Kurikulum Selama Pandemi Covid-19 Boleh Berubah Asal Tidak Membebankan Siswa

BANDUNG – Widyaiswara Utama Lembaga Penjamin Mutu Pendidikan (LPMP) Jawa Barat, Tatang Sunendar menuturkan, sesuai Permendikbud nomor 14 Tahun 2019, semua sekolah Dibolehkan merubahkan kurikulum selama pandemi sesuai konstektual kebutuhan.

“Pembuatan program kurikulum yang dirancang oleh kepala sekolah beserta gurunya menggunakan pendekatan heutagogi yang menuntut anak belajar secara mandiri dengan berbasis proyek,” kata dia kettika dihubungi Selasa, (5/5).

Artinya, sekolah tidak perlu menargetkan kemahiran siswa sesuai kurikulum untuk sekarang ini.

Ia menilai terlalu banyak siswa mengeluhkan penugasan dari guru. Akibat keluhan ini dari Komisi Perlindungan Anak Indonesia (KPAI) banyak menyerap laporan mengenai kekerasan verbal.

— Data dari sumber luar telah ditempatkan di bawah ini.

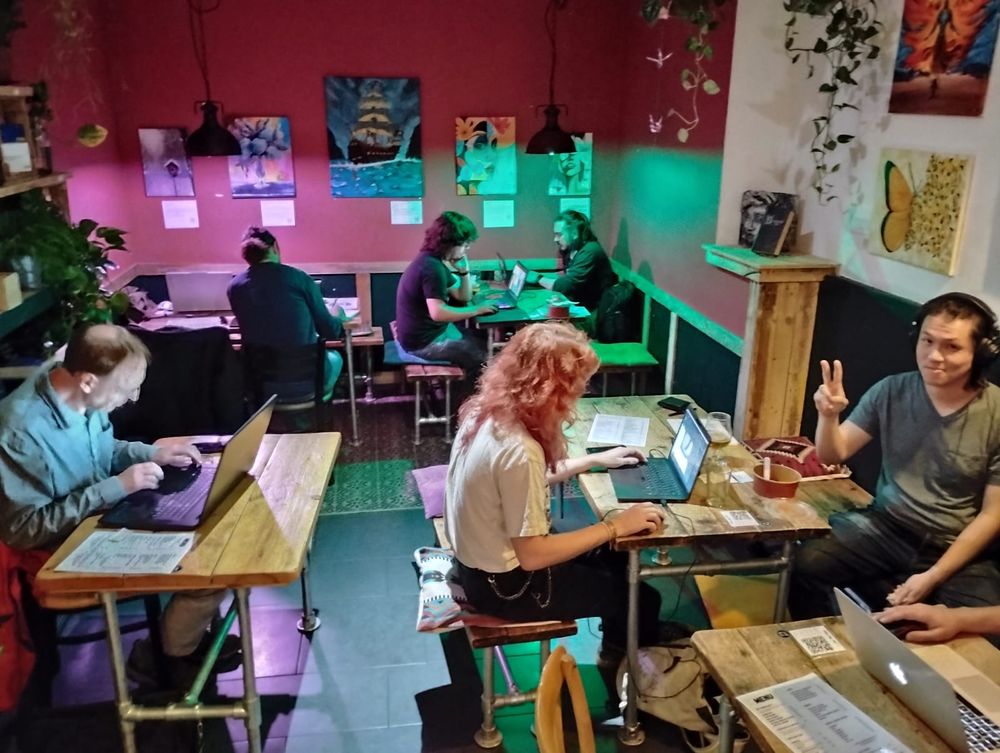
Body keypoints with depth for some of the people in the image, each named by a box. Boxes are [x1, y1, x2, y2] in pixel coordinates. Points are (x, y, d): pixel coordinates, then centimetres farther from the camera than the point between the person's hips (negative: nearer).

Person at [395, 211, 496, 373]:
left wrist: (464, 271, -3)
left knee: (482, 340, 17)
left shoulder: (435, 260, 7)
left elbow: (463, 298, 12)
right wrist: (476, 310, -24)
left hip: (430, 332, 10)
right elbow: (438, 313, -34)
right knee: (487, 352, -5)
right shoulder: (432, 267, -24)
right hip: (424, 342, -10)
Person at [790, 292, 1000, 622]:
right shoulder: (891, 392, -5)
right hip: (886, 527, 2)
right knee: (807, 564, -20)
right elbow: (833, 455, 1)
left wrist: (933, 576, -15)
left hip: (958, 549, -2)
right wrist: (829, 416, -22)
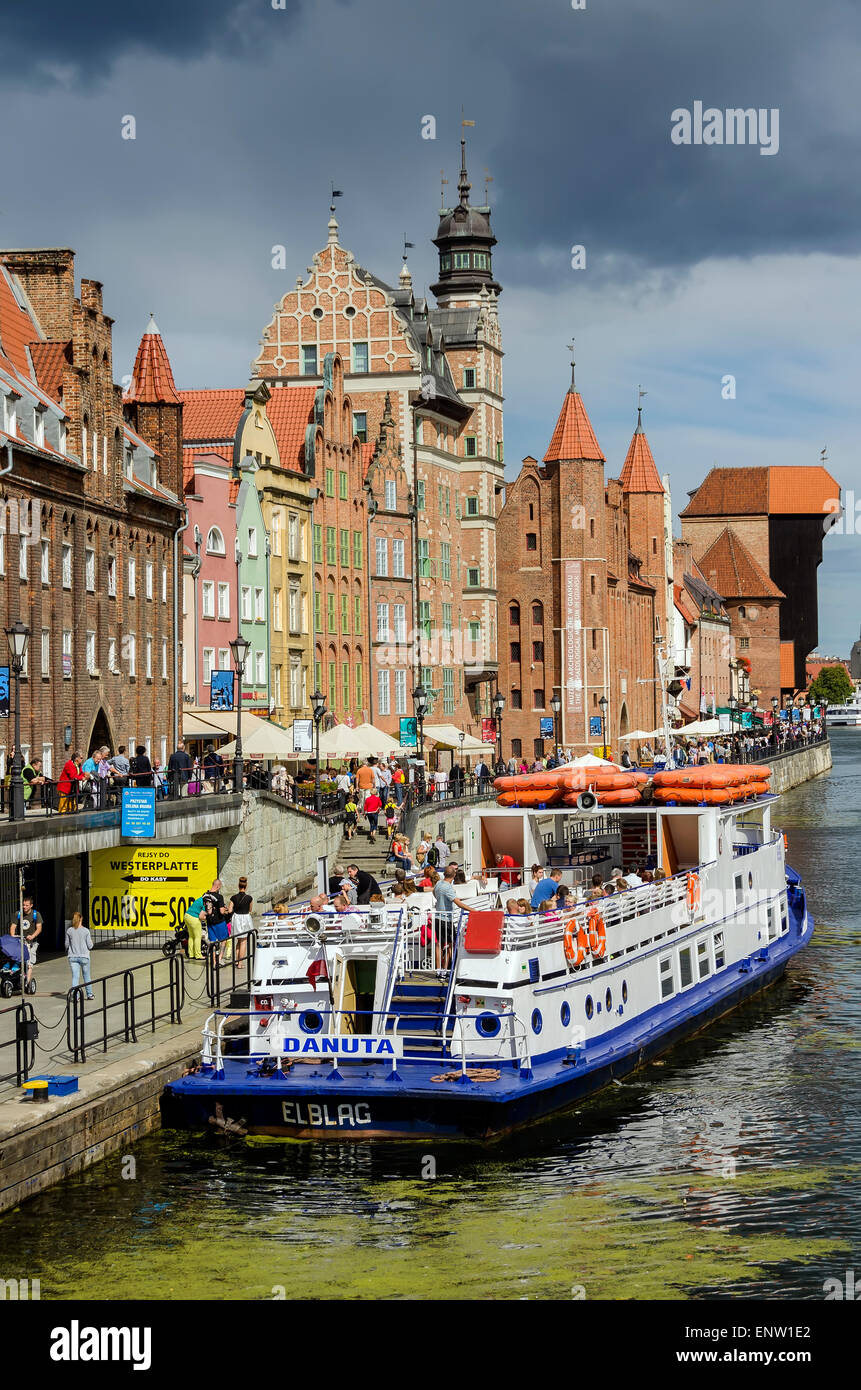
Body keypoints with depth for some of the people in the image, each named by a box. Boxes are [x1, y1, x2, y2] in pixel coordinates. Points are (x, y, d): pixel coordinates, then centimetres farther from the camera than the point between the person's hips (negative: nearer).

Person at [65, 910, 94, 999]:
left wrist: (67, 952, 25)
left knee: (75, 976, 2)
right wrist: (91, 942, 16)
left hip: (73, 956, 1)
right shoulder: (86, 931, -9)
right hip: (84, 956, -1)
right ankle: (89, 994, 24)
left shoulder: (69, 931, -4)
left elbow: (67, 944, 5)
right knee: (86, 975, 15)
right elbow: (90, 946, -6)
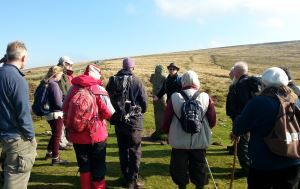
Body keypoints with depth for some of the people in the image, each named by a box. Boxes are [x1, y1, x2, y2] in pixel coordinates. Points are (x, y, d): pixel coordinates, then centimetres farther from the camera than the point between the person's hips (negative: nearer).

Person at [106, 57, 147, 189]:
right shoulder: (137, 81, -9)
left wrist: (113, 114, 15)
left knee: (122, 149, 16)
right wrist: (141, 111, 13)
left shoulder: (112, 80, 2)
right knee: (135, 150, 6)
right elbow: (144, 101, -7)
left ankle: (126, 177, 27)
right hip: (133, 120, -4)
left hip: (118, 120, 4)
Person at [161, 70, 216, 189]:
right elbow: (212, 121, -1)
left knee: (179, 168, 16)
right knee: (199, 168, 19)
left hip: (179, 142, -1)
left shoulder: (174, 97, -10)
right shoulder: (205, 97, -7)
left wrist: (165, 131, 14)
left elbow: (166, 119, -6)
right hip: (200, 141, 1)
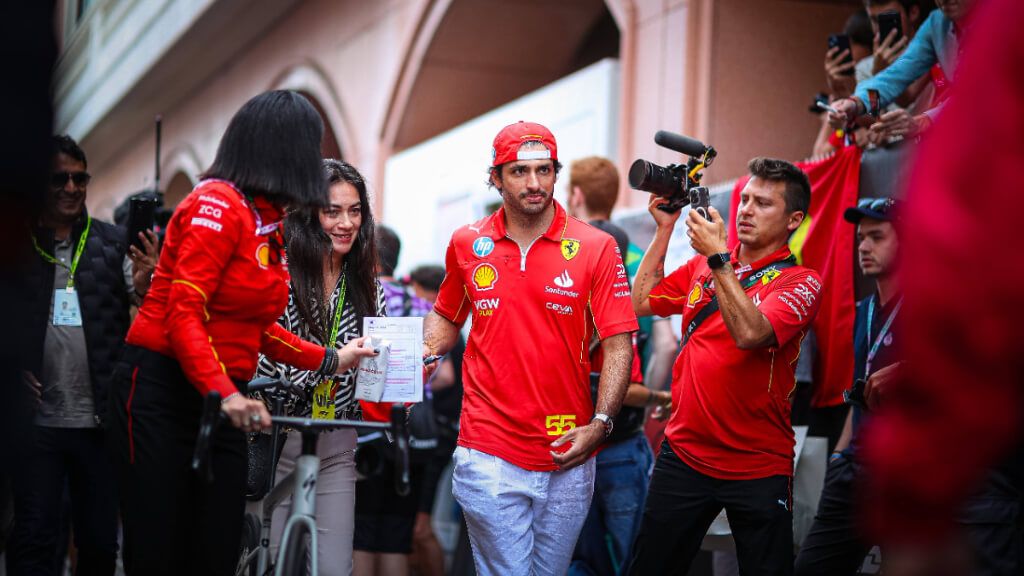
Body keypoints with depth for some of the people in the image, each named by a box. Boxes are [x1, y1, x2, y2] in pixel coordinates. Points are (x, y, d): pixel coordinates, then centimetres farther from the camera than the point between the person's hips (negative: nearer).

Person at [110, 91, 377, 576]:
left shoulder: (267, 222, 12)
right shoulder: (218, 204, -13)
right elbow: (183, 314, -19)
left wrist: (331, 361, 19)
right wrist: (223, 393, -30)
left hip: (221, 401, 8)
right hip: (163, 390, -8)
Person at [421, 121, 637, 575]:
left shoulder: (596, 248, -2)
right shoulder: (467, 244, 5)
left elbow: (618, 343, -3)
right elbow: (446, 315, 21)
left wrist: (600, 423, -13)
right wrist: (423, 351, 0)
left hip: (568, 455, 0)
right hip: (489, 456, 0)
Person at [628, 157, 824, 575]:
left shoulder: (800, 282, -7)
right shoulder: (703, 264, 10)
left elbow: (750, 334, -24)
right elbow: (640, 303, 8)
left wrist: (718, 258, -22)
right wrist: (664, 229, 5)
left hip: (758, 469, -4)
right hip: (683, 454, 4)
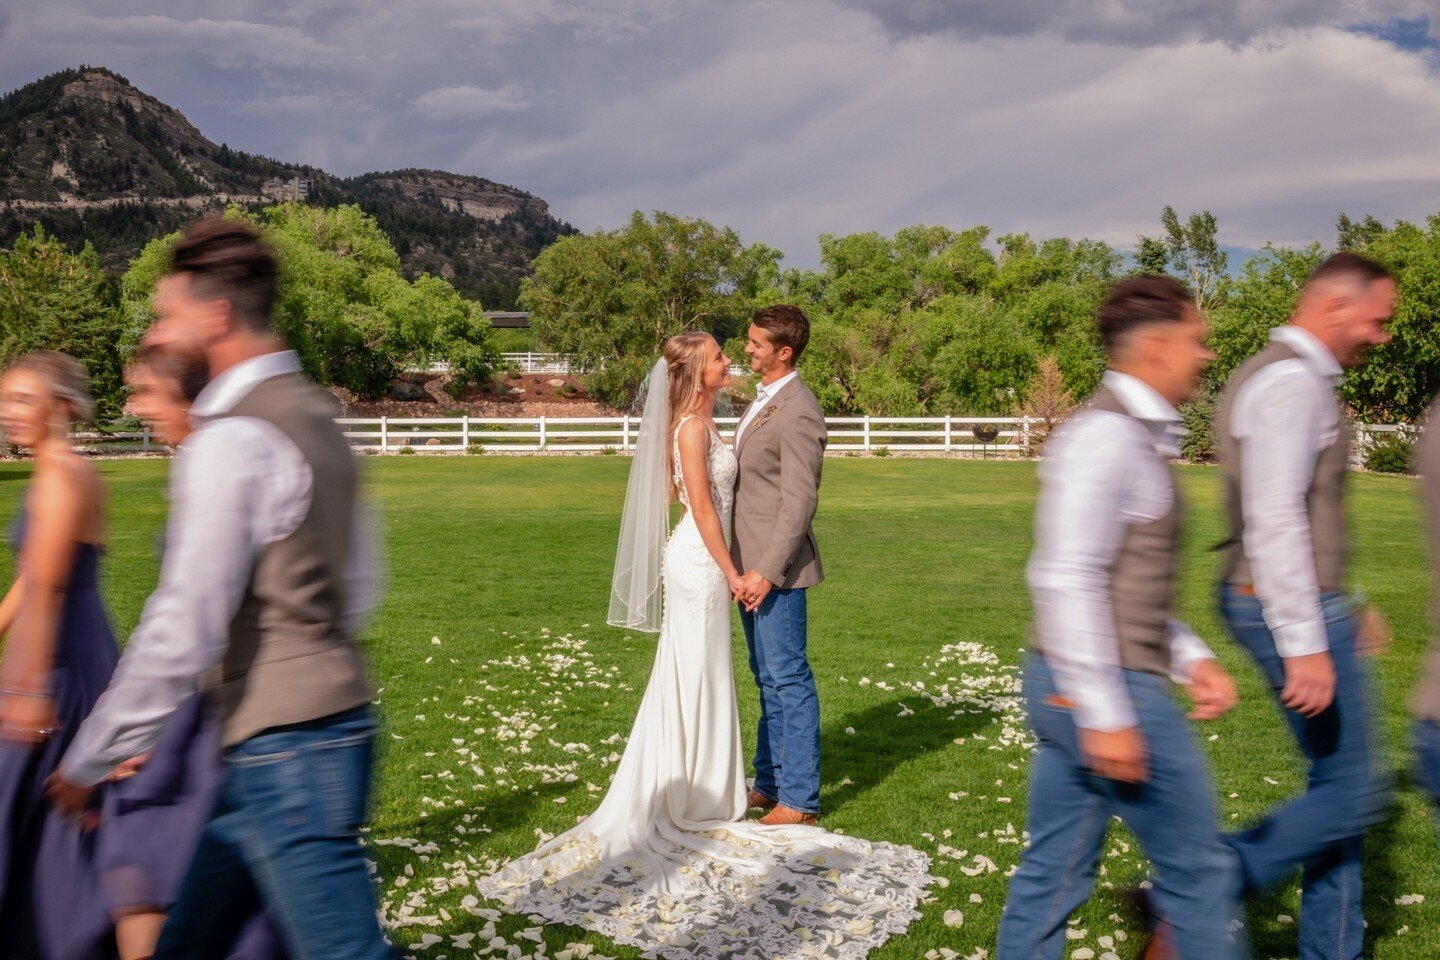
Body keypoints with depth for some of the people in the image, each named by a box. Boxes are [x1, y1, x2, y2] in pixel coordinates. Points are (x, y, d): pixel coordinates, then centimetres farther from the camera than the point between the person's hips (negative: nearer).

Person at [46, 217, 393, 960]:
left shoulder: (233, 439, -18)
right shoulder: (313, 413, 11)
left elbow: (183, 626, -20)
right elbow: (355, 588, 17)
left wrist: (91, 759, -9)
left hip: (282, 751, -10)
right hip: (330, 722, 10)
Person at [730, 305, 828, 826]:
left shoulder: (797, 411, -17)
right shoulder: (763, 398, 14)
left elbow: (799, 501, -20)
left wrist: (767, 571, -22)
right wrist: (745, 565, 16)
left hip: (776, 568, -10)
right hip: (750, 562, 10)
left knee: (789, 680, 0)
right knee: (768, 680, 18)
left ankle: (799, 798, 11)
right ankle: (770, 782, 30)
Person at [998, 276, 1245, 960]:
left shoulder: (1138, 436, 16)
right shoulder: (1106, 434, -16)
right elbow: (1066, 582, -22)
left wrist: (1191, 657, 15)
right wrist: (1106, 715, -22)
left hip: (1068, 694, 9)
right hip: (1107, 693, -9)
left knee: (1051, 876, 14)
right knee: (1198, 871, 6)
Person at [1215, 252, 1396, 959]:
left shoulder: (1288, 377, 16)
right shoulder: (1292, 382, -17)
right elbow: (1274, 521, -25)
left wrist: (1341, 604, 25)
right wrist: (1306, 644, -26)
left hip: (1290, 604, 10)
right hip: (1290, 609, -10)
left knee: (1340, 786, 15)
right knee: (1352, 793, -3)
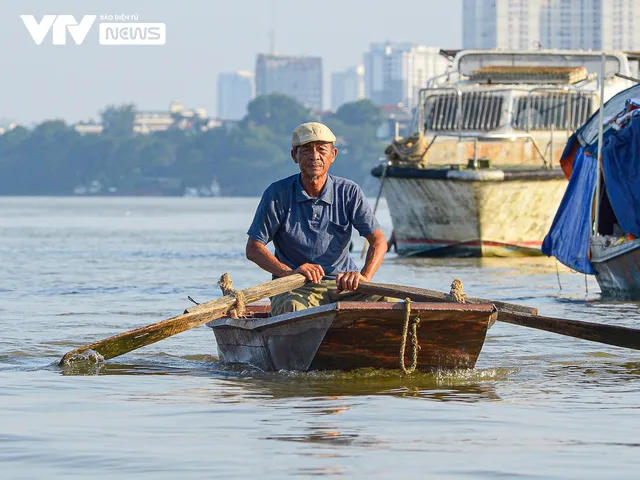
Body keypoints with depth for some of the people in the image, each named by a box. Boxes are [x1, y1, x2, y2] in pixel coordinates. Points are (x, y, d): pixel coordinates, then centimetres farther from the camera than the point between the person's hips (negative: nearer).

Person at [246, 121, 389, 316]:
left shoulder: (349, 192, 4)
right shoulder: (278, 194, -1)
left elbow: (378, 241, -4)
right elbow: (253, 248, -4)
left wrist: (364, 277, -25)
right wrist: (289, 272, -23)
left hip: (343, 285, 3)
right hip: (295, 288, -3)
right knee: (293, 307, -39)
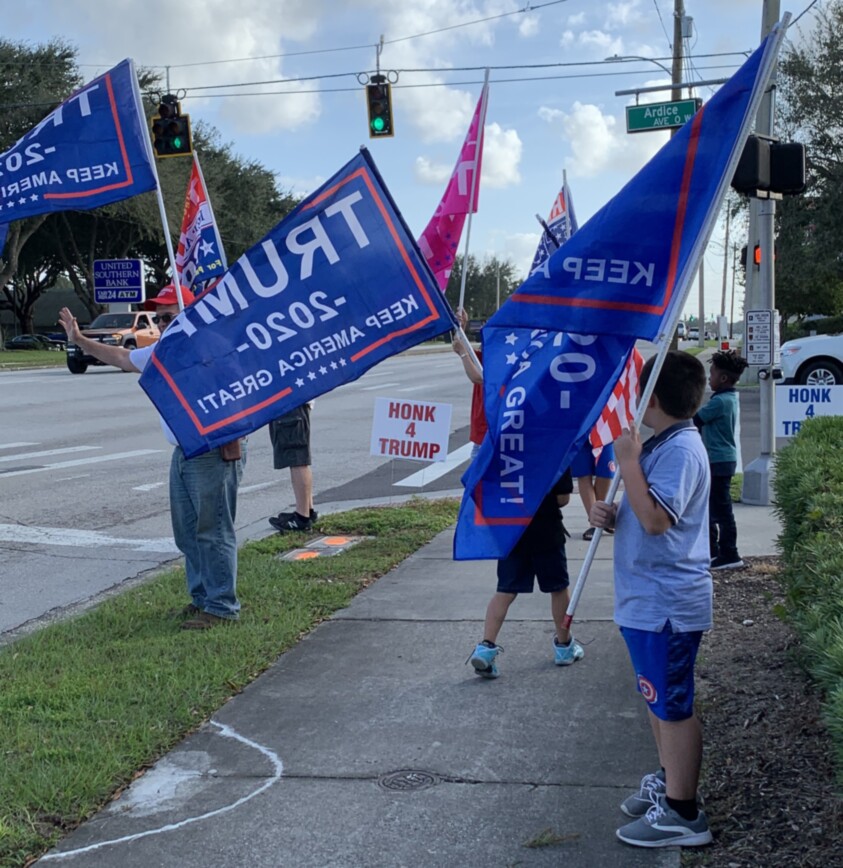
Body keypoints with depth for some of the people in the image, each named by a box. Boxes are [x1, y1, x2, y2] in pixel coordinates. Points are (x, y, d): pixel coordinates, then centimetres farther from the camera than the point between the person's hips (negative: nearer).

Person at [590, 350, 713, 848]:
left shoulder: (680, 450, -20)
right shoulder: (664, 444, 12)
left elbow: (656, 518, -29)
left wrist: (628, 461, -26)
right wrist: (611, 516, 0)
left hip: (667, 605, -10)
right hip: (648, 600, 10)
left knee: (673, 706, 0)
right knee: (658, 699, 22)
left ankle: (682, 815, 11)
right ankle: (668, 783, 38)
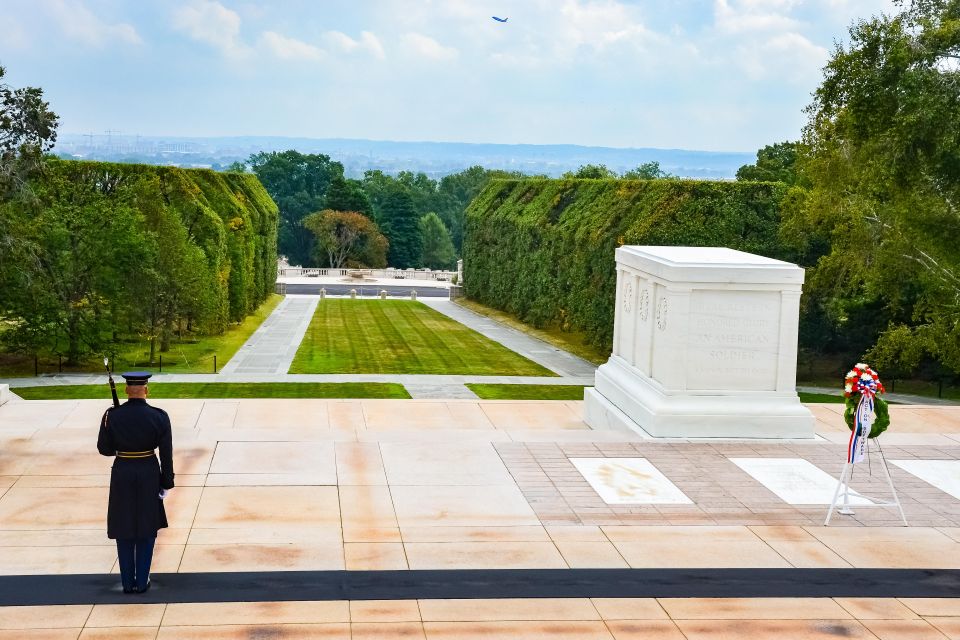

“Lebih baik anak – anak kita itu diarahkan pada kemandirian, tanggung jawab, disiplin dan rajin dan banyak lagi yang lainnya, apalagi sekarang sudah dikuatkan Permendikbud,”sarannya.

“Mendikbud Nadiem Makarim telah menyampaikan melalui surat edarannya pembelajaran bisa disesuaikan dengan konstektual alias jangan terpaku dengan target kurikulum,”tegasnya lagi.

Adapun kurikulum pendekatan heutagogi, lanjut Tatang siswa diberikan suatu proyek yang dapat dinilai unsur kompetensi dan moralitas.

“Kompetensi akademik itu bisa unsur matematika dan IPA dan IPS, kalau moralitas baik kesebaran dan tanggungjawabnya, kurikulum berbasis proyek juga dapat dikerjakan di masing – masing rumah,”pungkasnya.

Ia mencontohkan seorang siswa dalam dokumen pribadinya yakni Zahra seorang siswa sekolah menengah pertama meminta kepada ibunya untuk dibelikan bahan- bahan untuk membuat pisang goreng.

“Melalui media HP kepunyaannya, Zahra mencari resep cara membuat pisang goreng yang enak,”terangnya kemudian.

Proses pembuatan dilakukan seorang diri, dan saat selesai melakukan pekerjaan dapur dirapihkan kembali, begitu pisang goreng yang dibuatnya, kemudian dijual ke ayah dan ibu, kakak kakaknya tidak ketinggalan teman sepermainan di kompek perumahan.

“Siswa tersebut tidak disuruh belajar matematika, IPA, IPS, TIK dan lain-lain melainkan cukup mengerjakan paket-paket kegiatan salah satunya membuat pisang goreng,”jelas Tatang.

Dapat disimpulkan, apa-apa dikerjakan Zahra begitu cerdas dan kreatif tapi tidak dibebani tugas, dengan begitu melalui pembuatan pisang goreng sudah mengintegrasikan seluruh mata pelajaran.

Hal di atas hanya sebagian contoh, para guru juga dapat memberikan proyeksi lain semisal berkebun di karangan rumah dan lahan kosong lainnya.(mg2/yan).